### TASK DIRECTIONS
An acceptable response holds only the line containing "The project contributes" and every line after it to the end of the records, each reproduced exactly.

[Records from a data collection]
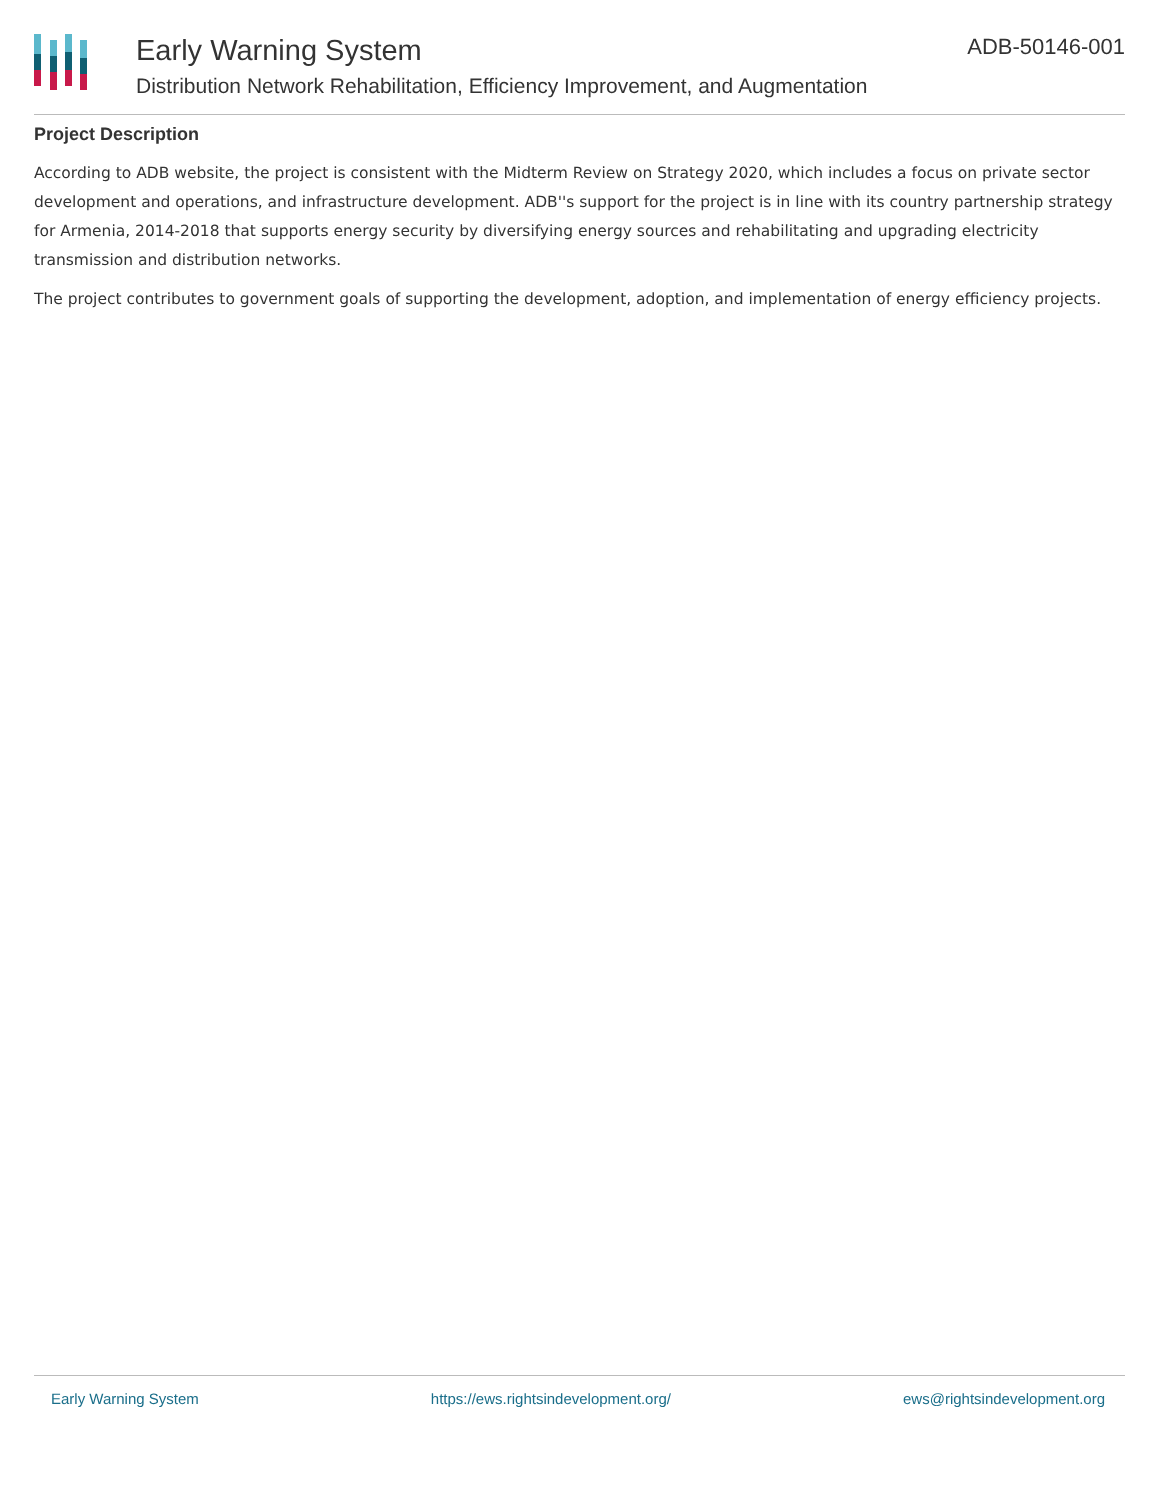Early Warning System
Distribution Network Rehabilitation, Efficiency Improvement, and Augmentation
ADB-50146-001
Project Description
According to ADB website, the project is consistent with the Midterm Review on Strategy 2020, which includes a focus on private sector development and operations, and infrastructure development. ADB''s support for the project is in line with its country partnership strategy for Armenia, 2014-2018 that supports energy security by diversifying energy sources and rehabilitating and upgrading electricity transmission and distribution networks.
The project contributes to government goals of supporting the development, adoption, and implementation of energy efficiency projects.
Early Warning System https://ews.rightsindevelopment.org/ ews@rightsindevelopment.org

### RESPONSE TO THE TASK
The project contributes to government goals of supporting the development, adoption, and implementation of energy efficiency projects.
Early Warning System https://ews.rightsindevelopment.org/ ews@rightsindevelopment.org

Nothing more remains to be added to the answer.